Apr 10, 2025

Liszt: Via Crucis & Solo Piano Works (CD Review)

by Ryan Ross

Liszt: Via Crucis; Consolations; Harmonies poétiques et religieuses (Nos. 8-9). Øystein Stensheim, tenor; Olle Holmgren, bass-baritone; Ditte Marie Bræin & Magnhild Korsvik, sopranos; Mari Askvik, mezzo-soprano; The Norwegian Soloists’ Choir; Grete Pedersen, conductor; Leif Ove Andsnes, pianist. Sony 19802856672

 

“During his Weimar years,” writes Malcom Hayes in the liner notes, “Liszt revised for publication many of his earlier piano works. Among these were Consolations and Harmonies poétiques et religieuses – two cycles differing in many ways, but both showing how an anti-virtuosic aspect of his piano style was there from the start. Consolations, especially, has the feeling of music imagined almost as a conscious antidote to the world of the spectacular virtuoso performer.” 

It is understandable to promote this disc’s music as embodying another aspect of Liszt apart from the virtuosic one. But “anti-virtuosic”? “A conscious antidote to the world of the spectacular virtuoso performer”? Hayes comes across as apologetic. One senses behind his words the sentiment of “I get that some don’t like Liszt’s virtuosic music, but they should try this stuff instead!” Thus do these offerings get deployed in opposition to the virtuosic works, couched in an antagonism that doesn’t actually exist. And for what? To placate a longstanding snobbery that really ought to be confronted and shamed instead? True, the included works show another side to Liszt, but can’t something be non-virtuosic rather than anti-virtuosic? Much more apt is pianist Leif Ove Andsnes’s shorter statement on a preceding page. As someone who has successfully performed and recorded Liszt’s virtuosic music (check out the fine EMI 724355700223), Andsnes thankfully avoids Hayes’s ‘self-own.’  

 

All of that aside, here is a splendid project that shows Andsnes’s pianism at its best. It begins with him serving as accompanist in the version of Via Crucis Liszt arranged for vocal soloists, choir, and piano. While all of the music on this recording might be called “introspective,” Via Crucis radiates a pious austerity that may surprise those accustomed to the composer’s more famous works. Absent is the flair of the first Mephisto Waltz, or the rollicking fun of some of the Hungarian Rhapsodies. The seriousness suggested by the subject matter (the 14 “Stations,” or meditations, relating to Christ’s suffering and death during Good Friday) is alleviated slightly only by some lyrical tenderness in the final two numbers. Andsnes plays his part with a gentle strength that fits the atmosphere perfectly. It’s not music I’d listen to every day, but I don’t know how it could be done much better.

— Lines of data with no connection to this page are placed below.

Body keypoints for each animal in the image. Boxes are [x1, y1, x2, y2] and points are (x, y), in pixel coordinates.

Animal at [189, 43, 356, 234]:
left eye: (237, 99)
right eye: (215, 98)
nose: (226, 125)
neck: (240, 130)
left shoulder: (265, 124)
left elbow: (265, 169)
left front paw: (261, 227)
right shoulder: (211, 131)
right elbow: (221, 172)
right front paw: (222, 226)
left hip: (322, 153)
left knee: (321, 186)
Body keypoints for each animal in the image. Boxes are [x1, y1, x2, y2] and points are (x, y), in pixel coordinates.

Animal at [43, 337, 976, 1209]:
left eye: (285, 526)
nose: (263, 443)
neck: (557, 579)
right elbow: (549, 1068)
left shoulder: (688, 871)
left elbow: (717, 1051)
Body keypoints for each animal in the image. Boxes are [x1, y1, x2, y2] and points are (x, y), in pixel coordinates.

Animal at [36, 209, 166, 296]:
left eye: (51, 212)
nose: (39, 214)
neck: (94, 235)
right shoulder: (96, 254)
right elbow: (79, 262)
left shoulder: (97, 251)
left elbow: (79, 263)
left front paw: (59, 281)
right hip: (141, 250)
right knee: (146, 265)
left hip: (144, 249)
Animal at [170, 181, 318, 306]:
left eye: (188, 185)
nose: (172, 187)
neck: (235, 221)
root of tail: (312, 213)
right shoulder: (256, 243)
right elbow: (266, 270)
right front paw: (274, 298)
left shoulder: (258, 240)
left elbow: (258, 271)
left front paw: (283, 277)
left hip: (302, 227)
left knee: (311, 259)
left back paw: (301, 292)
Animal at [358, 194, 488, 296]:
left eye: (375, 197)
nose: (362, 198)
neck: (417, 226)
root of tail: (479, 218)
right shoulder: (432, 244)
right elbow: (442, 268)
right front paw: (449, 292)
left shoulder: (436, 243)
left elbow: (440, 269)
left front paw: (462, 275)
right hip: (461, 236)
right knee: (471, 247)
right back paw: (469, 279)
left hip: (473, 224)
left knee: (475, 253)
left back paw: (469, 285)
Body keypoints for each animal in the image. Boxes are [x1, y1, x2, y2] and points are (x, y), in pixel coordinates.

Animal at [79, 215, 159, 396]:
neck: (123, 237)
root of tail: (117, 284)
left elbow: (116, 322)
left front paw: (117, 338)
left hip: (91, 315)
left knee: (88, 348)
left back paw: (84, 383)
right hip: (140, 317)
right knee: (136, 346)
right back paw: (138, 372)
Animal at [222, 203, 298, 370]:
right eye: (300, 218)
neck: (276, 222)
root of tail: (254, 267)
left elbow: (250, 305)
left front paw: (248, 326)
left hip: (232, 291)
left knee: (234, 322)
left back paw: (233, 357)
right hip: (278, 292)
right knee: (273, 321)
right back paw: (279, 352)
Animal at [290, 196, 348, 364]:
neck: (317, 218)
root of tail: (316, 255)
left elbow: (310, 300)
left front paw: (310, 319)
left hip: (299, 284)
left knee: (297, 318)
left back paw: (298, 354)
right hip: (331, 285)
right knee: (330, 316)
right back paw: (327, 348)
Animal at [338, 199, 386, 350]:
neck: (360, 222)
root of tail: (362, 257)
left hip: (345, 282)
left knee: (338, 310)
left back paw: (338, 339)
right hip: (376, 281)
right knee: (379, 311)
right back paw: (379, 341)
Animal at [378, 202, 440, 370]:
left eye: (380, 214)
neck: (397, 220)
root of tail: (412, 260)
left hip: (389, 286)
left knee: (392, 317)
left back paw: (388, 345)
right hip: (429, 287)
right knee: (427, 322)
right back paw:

I’m a longtime devotee of the six Consolations, having played most of them myself. I find this music every bit as comforting as the title suggests. Good interpreters are plenty, including Sandrine Erdely-Sayo on a recording issued just last summer (Navona NV6632). But Andsnes applies a skill and conviction that are difficult to match. Although Hayes is correct insofar as this is not the most technically demanding fare by Liszt, I doubt any novice would be able to replicate Andsnes’s animating sweep. In his hands these pieces seem to have life and breath of their own; in the hands of someone like me they merely tinkle along pleasantly (if I’m lucky). Virtuosity doesn’t only manifest itself in the fast, loud, and notey.

What the two included selections from Harmonies poétiques et religieuses reinforce for me is that Liszt knew how to reconcile the numinous with ordinary human experience better than almost everyone else. He did this in his introspective and virtuosic music alike. The Andante lagrimoso may lack the technical brilliance of its collection-mate, Funérailles, but the outpouring of grief is no less affecting. It speaks as directly as anything Liszt wrote, enriched by his distinctive character and imagination. With the Miserere, d’après Palestrina we start to veer back toward the virtuosic with rapid arpeggios later surrounding a hymn-like tune presented at the outset. It’s a short piece, but just the right length to match the plaintive prayer for mercy inscribed on the score. Andsnes gives wonderful renditions of both pieces.

In his book The Romantic Generation, Charles Rosen tackles the perennial charge of vulgarity against Liszt and seems to suggest that this vulgarity somewhat paradoxically comprises part of the composer’s unique greatness as a Romantic artist. But maybe Liszt’s willingness to indulge the popular impulse is not so much vulgarity as it is a valid wish to connect with listeners on an immediate level. Maybe what many haughtily see as bad taste in Liszt is instead an incomparably big-hearted artist embracing the visceral as part of music that is both exhilarating and poignant. In the end Liszt’s “introspective” works aren’t anti-virtuosic; they’re just different corners of the vibrant world that he invites us to inhabit with him.